▶ [WHAT TO WORK ON] Scan the material that follows. Copy every line containing the word "data".
* * * * * * *
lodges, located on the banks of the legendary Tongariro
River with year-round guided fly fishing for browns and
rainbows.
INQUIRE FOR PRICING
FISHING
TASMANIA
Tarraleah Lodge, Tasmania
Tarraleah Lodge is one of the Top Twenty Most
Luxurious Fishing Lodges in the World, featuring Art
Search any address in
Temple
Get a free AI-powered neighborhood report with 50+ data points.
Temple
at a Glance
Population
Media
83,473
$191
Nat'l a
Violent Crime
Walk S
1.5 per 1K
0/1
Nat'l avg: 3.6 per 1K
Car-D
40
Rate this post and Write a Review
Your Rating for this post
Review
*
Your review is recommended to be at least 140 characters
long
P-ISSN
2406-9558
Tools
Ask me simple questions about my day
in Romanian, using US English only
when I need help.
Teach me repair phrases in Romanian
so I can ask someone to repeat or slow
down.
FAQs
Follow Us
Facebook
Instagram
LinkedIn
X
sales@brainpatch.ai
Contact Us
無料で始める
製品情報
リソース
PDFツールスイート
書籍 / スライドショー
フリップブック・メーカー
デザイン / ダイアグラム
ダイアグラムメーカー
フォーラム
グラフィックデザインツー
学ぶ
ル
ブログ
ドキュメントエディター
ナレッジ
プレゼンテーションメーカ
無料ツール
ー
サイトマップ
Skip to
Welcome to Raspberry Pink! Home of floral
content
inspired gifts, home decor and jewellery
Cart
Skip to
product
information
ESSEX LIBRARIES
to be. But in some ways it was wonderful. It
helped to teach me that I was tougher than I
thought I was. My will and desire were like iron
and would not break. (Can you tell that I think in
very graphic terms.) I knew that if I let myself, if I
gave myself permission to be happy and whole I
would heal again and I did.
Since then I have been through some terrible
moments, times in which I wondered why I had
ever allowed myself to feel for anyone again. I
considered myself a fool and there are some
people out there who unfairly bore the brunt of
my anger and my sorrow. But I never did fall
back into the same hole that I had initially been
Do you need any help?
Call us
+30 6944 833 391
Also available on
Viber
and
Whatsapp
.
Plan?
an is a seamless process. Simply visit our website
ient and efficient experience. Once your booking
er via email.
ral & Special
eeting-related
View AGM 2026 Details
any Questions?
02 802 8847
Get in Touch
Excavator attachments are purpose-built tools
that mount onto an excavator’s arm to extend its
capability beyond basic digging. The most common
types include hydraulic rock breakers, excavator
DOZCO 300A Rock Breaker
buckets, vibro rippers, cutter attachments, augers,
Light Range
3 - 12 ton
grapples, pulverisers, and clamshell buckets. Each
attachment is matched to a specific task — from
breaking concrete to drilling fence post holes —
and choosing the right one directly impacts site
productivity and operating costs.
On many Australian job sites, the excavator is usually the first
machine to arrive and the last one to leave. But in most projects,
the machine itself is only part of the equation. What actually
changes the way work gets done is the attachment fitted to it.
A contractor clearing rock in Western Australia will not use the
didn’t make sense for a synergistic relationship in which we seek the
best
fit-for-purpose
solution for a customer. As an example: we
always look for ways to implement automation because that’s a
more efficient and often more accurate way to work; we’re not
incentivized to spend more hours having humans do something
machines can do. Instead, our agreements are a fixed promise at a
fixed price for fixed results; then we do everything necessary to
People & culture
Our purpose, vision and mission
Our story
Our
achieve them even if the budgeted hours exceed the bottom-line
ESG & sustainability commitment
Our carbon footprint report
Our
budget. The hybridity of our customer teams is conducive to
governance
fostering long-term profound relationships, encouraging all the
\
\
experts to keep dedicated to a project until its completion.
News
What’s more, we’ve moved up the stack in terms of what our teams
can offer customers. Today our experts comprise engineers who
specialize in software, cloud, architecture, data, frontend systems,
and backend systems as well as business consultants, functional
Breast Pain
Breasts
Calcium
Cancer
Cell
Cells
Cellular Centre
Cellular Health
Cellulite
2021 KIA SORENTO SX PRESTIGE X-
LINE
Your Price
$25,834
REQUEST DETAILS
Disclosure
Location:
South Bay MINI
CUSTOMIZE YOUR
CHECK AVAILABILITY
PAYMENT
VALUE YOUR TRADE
* * * * * * *
▶ [RESULT]
Get a free AI-powered neighborhood report with 50+ data points.
specialize in software, cloud, architecture, data, frontend systems,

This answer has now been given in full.